Never Too Late To Be Bold

Some people get more averse to risk as the years go by. Not so Gail MacCallum, who at age 40 quit a secure job and left the city she had enjoyed her whole adult life in order to leap into the unknown. But she had to learn to be bold.

MacCallum moved quite a bit in childhood and spent her formative years outside Canberra in a farmhouse without electricity. She read the books of animal observer Gerald Durrell and relished the freedom of the natural world. In her teens she and her family moved into the heart of inner-city Sydney, and she found she adored that too. “I was 14 and it was the perfect time. I loved the excitement of the city.”

She continued to love it over the following decades as she moved through jobs including coffee-roaster and bookseller before finding her calling in book publishing and then magazines. In 2002 MacCallum and her then partner had a daughter, Amelia. They wanted to make sure that despite being a city kid Amelia had plenty of natural encounters so they sought out places to climb trees, watch lizards and spot turtles. But one day MacCallum realised her little girl was more at ease with busy streets than bushland. “When she was about seven, we were visiting a friend whose place had a beautiful lawn. Amelia called out to me from the verandah and said, ‘I can’t go into the wild!’ We decided we had to let her experience a wider world and two months later we were in a campervan heading off around Australia.”

MacCallum admits she felt daunted. “I thought we’d need to know things like how to whittle your own clutch plate. I didn’t know how much it would all cost or what we’d do about money. But I thought the worst thing that would happen is we’d have an adventure and a holiday. I figured if we only make it two weeks in, so be it.” As it happened, the van they’d bought broke down just 90 minutes into the trip. But after repairs they set off again and travelled the country for six months, during which Amelia became an avid adventurer adept at digging fire pits. They returned to the city purely because the money had run out. “That trip helped me understand that success doesn’t have to be assured,” MacCallum says. “I realised that you can start something and just work it out as you go along.”

Four years later she and her current partner Ian Connellan were on a brief holiday in Tasmania, enjoying the chance to get up close to wildlife including “the fluffiest wombats in the world”, when they ran into some friends-of-friends, soon to move interstate, who asked them to dinner. The next day, recalls MacCallum, “They said, ‘We think you should buy our house.’” With no intention of uprooting their lives she and Connellan thought this was “entirely ridiculous”, yet they got so excited talking about the possibilities such a move might present they missed their plane home. “We stayed at a hotel that night, woke up the next morning and said, ‘Let’s give it a go.’”
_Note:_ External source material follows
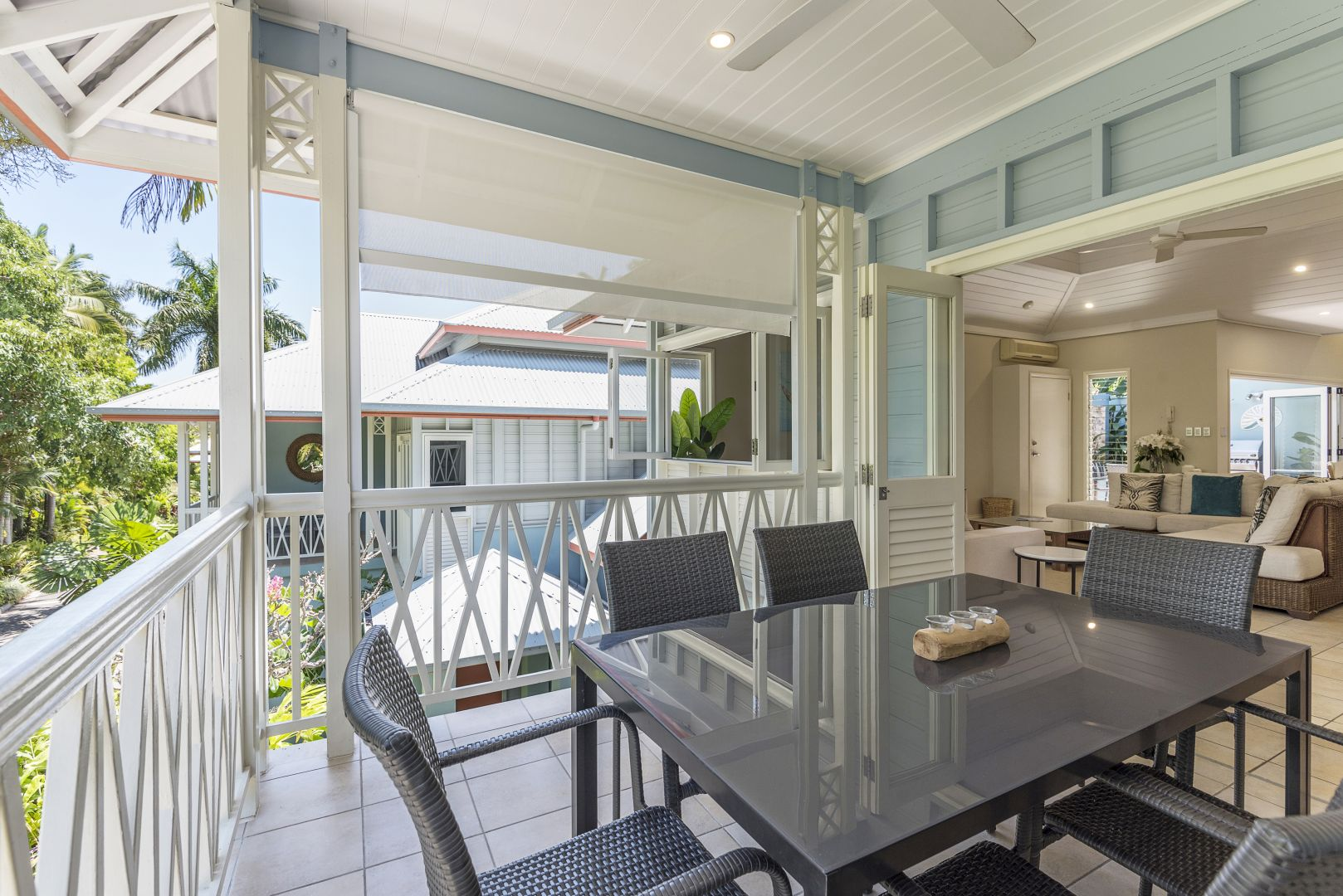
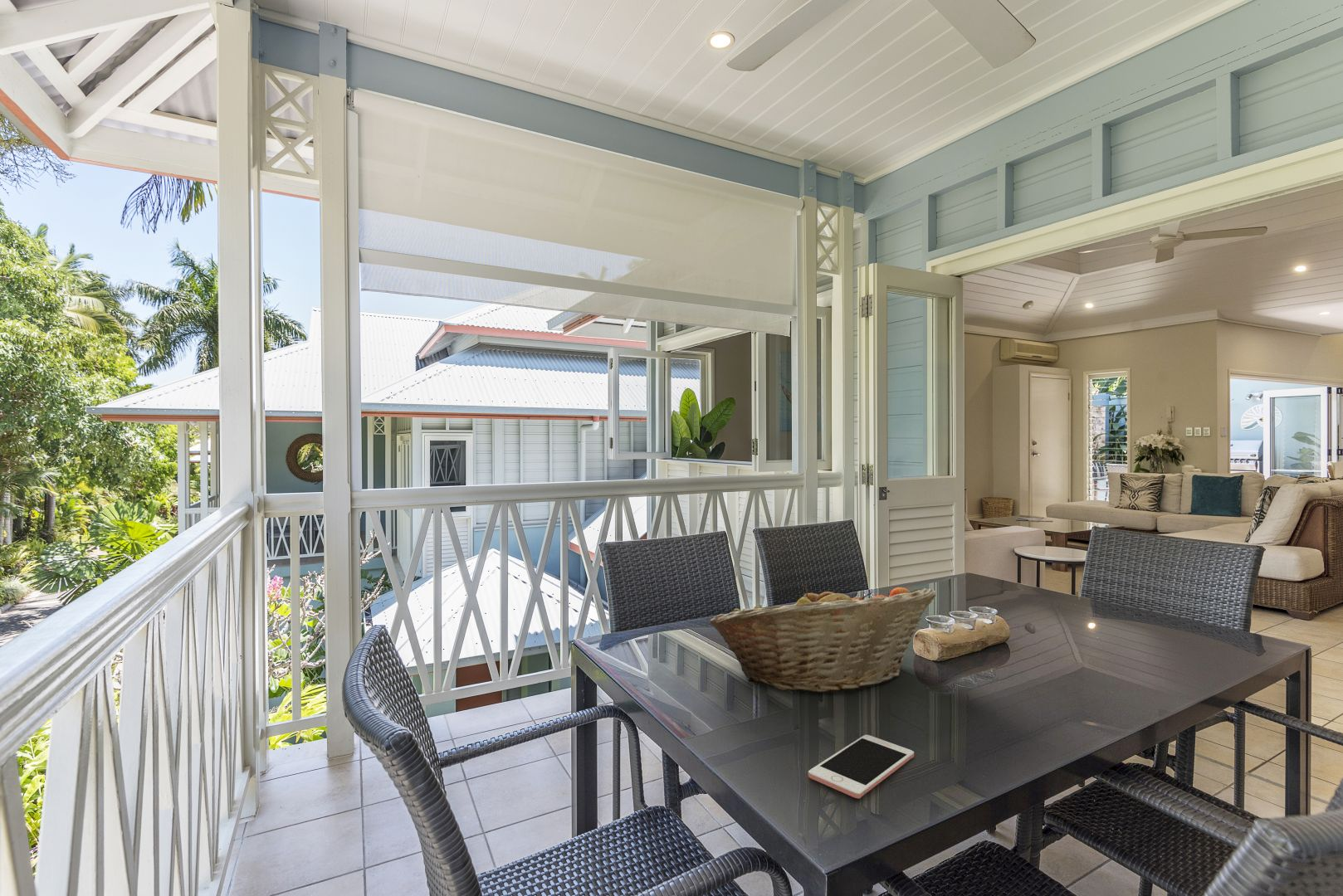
+ fruit basket [709,584,937,694]
+ cell phone [808,734,915,799]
They resigned their publishing jobs and in January 2013 moved to Hobart to start not just a new life but a new business. Individually and together, both are intrepid, independent travellers who had spent time with scientists and conservationists working in various remote spots around the world, including Papua New Guinea and the Galapagos Islands. They wondered if they could make a living supporting such work by helping others to experience those unique places for themselves. The two decided to set up a company that specialised in organising trips to places where important scientific and environmental research was taking place.

Naming the new company Curious Traveller, they began taking paying customers to remote locations including Western Australia’s Kimberley region and islands off South America. “For us the travel business comes out of a love of science,” MacCallum explains. “It works brilliantly. Scientists get helpers and funding. Guests get to see what scientists do and how the world is changing because of it. They leave excited and inspired, having had an awesome experience in a place they otherwise might never have seen.”

Two-and-a-half years in, the pair still have to supplement their incomes with some freelance writing and editing, but the business is growing and within five years they hope to be helping fund half a dozen research projects. It’s a big task. “Some days we think it would be great to turn off and have making it all work become someone else’s problem,” MacCallum says, “but when we see the wonder on the face of a person who is experiencing somewhere like the Galapagos for the first time we know we’re living a fabulous, lucky life.”

Photo: Arunas
Natural inclination: adventure traveller and conservationist Gail MacCallum and gregarious eastern grey kangaroos

The Expert View

The type of business MacCallum started, which aims to do good as well as provide a living, is known as social enterprise. Celia Hodson is CEO of an institution specially created to give such people the business savvy they’ll need to survive – the School for Social Entrepreneurs.
The desire to create a business with broader aims than just making money is gaining ground. “When we used to put a call-out for people who thought they had an amazing social enterprise idea we’d have maybe 20 applying.” says Hodson. “Now we get 120.” Some leap straight in, but most make the transition while establishing the business: “Typically they taper off their paid employment as their idea starts to gather speed.”
The rewards are great, but it’s important to be realistic. “We sometimes ask people who come to us, ‘Where in your cash-flow is your salary?’ They’ll say, ‘Oh I don’t need money.’ Yes, social impact is what it’s about but to make it sustainable you need to ask yourself, ‘Is it going to pay me a salary?’ And you need to think about how to measure the difference you’re hoping to make.”